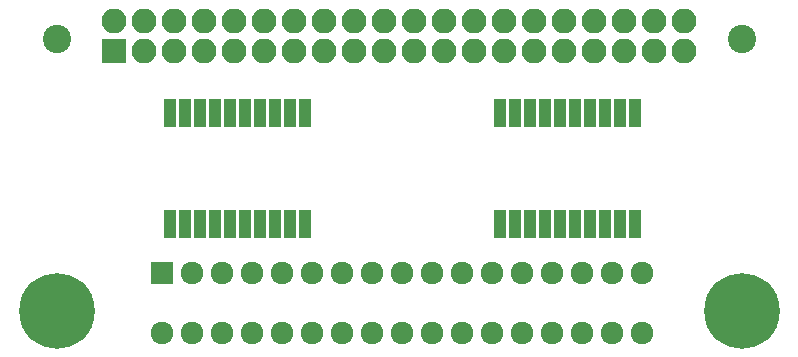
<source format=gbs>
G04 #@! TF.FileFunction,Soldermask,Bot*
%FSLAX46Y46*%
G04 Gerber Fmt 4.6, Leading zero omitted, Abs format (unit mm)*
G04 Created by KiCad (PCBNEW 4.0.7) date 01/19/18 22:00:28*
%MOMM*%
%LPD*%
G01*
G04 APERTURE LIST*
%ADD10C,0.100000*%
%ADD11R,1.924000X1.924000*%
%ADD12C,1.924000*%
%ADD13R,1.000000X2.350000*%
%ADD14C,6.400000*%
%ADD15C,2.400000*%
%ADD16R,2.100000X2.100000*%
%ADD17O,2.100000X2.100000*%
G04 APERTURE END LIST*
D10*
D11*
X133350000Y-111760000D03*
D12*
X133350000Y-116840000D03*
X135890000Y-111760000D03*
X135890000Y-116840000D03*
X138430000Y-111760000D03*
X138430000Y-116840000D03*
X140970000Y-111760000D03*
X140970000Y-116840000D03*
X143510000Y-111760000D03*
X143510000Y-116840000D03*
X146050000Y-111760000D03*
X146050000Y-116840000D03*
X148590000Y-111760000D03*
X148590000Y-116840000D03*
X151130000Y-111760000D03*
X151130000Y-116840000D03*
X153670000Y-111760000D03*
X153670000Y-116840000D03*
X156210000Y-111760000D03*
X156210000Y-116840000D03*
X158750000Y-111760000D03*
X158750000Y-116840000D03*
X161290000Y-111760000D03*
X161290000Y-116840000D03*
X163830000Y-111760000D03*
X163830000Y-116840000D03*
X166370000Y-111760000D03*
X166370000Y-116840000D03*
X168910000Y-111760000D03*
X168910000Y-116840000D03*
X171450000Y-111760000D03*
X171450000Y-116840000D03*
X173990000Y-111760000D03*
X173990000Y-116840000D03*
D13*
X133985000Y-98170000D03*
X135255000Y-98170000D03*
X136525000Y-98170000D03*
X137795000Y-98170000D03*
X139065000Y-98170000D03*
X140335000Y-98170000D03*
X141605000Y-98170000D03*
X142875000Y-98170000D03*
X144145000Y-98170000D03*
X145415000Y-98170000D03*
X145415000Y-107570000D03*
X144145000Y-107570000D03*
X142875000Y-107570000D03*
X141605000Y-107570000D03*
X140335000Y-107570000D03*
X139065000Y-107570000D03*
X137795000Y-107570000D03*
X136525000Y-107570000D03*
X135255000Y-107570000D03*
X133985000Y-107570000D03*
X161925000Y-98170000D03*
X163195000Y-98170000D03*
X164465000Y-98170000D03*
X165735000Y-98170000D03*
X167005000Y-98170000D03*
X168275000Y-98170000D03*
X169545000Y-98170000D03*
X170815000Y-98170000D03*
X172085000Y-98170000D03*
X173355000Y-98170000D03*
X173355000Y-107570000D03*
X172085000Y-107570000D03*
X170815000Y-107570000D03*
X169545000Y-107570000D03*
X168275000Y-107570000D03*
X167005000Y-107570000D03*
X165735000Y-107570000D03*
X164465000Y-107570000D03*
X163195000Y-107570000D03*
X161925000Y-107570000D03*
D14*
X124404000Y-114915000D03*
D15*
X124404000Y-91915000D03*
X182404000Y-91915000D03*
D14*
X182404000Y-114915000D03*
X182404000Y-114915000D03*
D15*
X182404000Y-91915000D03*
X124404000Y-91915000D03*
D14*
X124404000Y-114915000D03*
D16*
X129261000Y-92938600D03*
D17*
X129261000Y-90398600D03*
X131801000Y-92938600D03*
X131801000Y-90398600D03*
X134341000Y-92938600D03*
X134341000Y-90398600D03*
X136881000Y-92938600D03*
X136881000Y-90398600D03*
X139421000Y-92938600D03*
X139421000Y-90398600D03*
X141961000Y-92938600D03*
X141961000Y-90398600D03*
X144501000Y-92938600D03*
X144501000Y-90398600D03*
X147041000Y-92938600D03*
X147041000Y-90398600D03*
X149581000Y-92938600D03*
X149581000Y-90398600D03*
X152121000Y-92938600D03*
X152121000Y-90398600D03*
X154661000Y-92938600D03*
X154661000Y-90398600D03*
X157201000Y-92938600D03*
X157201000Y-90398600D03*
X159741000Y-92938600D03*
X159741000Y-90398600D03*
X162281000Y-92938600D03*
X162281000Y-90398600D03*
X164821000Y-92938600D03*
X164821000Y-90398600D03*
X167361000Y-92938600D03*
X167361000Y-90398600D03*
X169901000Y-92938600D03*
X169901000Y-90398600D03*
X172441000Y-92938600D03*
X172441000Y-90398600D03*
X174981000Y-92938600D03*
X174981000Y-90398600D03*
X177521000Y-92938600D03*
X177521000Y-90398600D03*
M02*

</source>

--

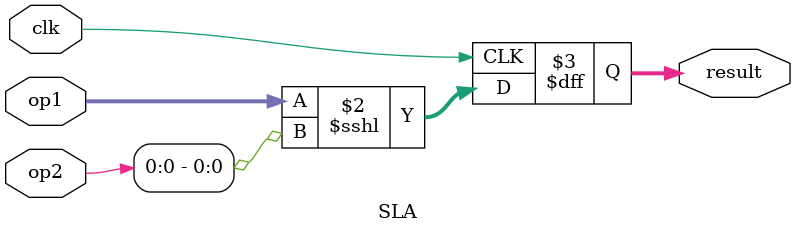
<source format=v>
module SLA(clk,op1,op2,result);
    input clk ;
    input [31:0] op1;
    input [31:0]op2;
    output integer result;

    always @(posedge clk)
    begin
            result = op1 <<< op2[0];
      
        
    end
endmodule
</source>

---

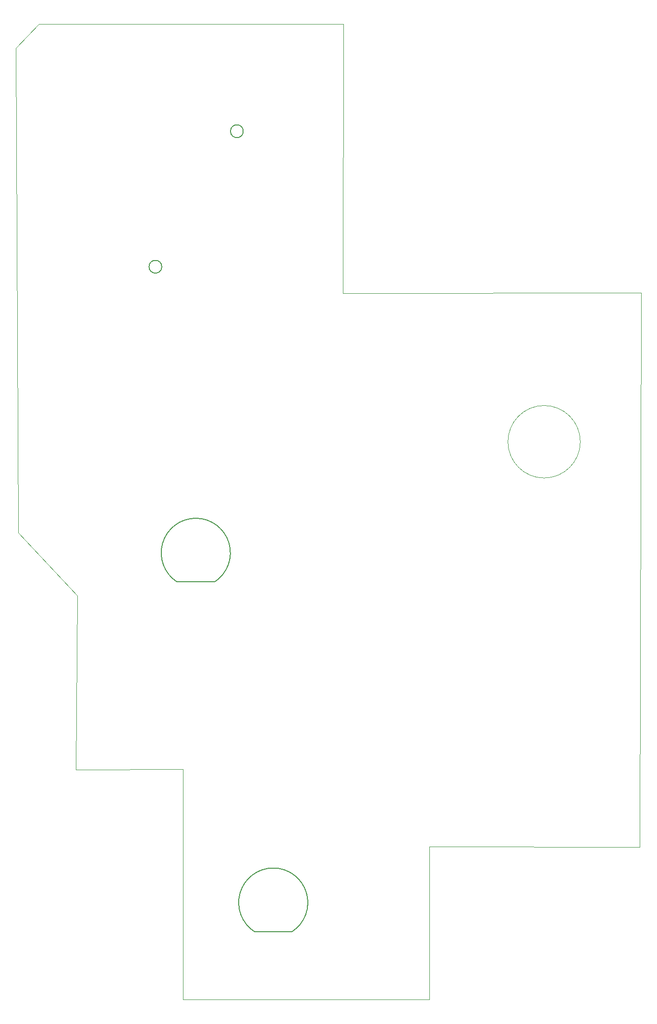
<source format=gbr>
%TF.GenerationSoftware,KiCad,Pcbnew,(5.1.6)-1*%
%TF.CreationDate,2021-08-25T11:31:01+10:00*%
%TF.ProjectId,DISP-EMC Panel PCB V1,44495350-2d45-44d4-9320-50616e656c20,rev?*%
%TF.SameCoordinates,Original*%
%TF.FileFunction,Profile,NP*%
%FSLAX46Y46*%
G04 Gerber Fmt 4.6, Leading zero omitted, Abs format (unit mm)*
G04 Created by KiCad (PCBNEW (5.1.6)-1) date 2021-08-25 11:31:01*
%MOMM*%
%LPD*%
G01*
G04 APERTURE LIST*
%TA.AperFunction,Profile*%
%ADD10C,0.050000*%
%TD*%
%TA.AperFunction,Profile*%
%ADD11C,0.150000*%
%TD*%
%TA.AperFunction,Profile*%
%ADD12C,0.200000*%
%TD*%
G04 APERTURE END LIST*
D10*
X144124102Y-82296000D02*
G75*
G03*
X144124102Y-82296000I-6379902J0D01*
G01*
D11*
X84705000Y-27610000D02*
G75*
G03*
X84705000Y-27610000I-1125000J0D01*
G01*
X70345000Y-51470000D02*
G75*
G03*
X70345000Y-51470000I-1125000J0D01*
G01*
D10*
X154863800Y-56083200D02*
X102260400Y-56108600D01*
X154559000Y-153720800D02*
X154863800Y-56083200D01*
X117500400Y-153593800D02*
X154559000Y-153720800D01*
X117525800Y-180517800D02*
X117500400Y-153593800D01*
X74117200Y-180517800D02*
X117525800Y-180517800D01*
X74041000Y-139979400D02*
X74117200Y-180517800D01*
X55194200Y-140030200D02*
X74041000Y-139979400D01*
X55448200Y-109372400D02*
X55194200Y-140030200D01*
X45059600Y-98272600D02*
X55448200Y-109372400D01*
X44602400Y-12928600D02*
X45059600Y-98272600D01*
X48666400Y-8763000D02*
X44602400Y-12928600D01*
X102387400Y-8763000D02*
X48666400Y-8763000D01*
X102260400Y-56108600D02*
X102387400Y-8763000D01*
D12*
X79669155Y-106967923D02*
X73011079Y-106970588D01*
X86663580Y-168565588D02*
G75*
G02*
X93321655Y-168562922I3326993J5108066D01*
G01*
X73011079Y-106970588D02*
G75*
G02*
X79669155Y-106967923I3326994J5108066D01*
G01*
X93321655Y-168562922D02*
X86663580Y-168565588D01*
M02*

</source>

*EXERCISE DIRECTIONS:*
Set down precisely the lines above between the line holding "X139065000Y-98170000D03*" and the line holding "X159741000Y-92938600D03*", inclusive, and nothing beyond them.

*ANSWER FOR THIS EXERCISE:*
X139065000Y-98170000D03*
X140335000Y-98170000D03*
X141605000Y-98170000D03*
X142875000Y-98170000D03*
X144145000Y-98170000D03*
X145415000Y-98170000D03*
X145415000Y-107570000D03*
X144145000Y-107570000D03*
X142875000Y-107570000D03*
X141605000Y-107570000D03*
X140335000Y-107570000D03*
X139065000Y-107570000D03*
X137795000Y-107570000D03*
X136525000Y-107570000D03*
X135255000Y-107570000D03*
X133985000Y-107570000D03*
X161925000Y-98170000D03*
X163195000Y-98170000D03*
X164465000Y-98170000D03*
X165735000Y-98170000D03*
X167005000Y-98170000D03*
X168275000Y-98170000D03*
X169545000Y-98170000D03*
X170815000Y-98170000D03*
X172085000Y-98170000D03*
X173355000Y-98170000D03*
X173355000Y-107570000D03*
X172085000Y-107570000D03*
X170815000Y-107570000D03*
X169545000Y-107570000D03*
X168275000Y-107570000D03*
X167005000Y-107570000D03*
X165735000Y-107570000D03*
X164465000Y-107570000D03*
X163195000Y-107570000D03*
X161925000Y-107570000D03*
D14*
X124404000Y-114915000D03*
D15*
X124404000Y-91915000D03*
X182404000Y-91915000D03*
D14*
X182404000Y-114915000D03*
X182404000Y-114915000D03*
D15*
X182404000Y-91915000D03*
X124404000Y-91915000D03*
D14*
X124404000Y-114915000D03*
D16*
X129261000Y-92938600D03*
D17*
X129261000Y-90398600D03*
X131801000Y-92938600D03*
X131801000Y-90398600D03*
X134341000Y-92938600D03*
X134341000Y-90398600D03*
X136881000Y-92938600D03*
X136881000Y-90398600D03*
X139421000Y-92938600D03*
X139421000Y-90398600D03*
X141961000Y-92938600D03*
X141961000Y-90398600D03*
X144501000Y-92938600D03*
X144501000Y-90398600D03*
X147041000Y-92938600D03*
X147041000Y-90398600D03*
X149581000Y-92938600D03*
X149581000Y-90398600D03*
X152121000Y-92938600D03*
X152121000Y-90398600D03*
X154661000Y-92938600D03*
X154661000Y-90398600D03*
X157201000Y-92938600D03*
X157201000Y-90398600D03*
X159741000Y-92938600D03*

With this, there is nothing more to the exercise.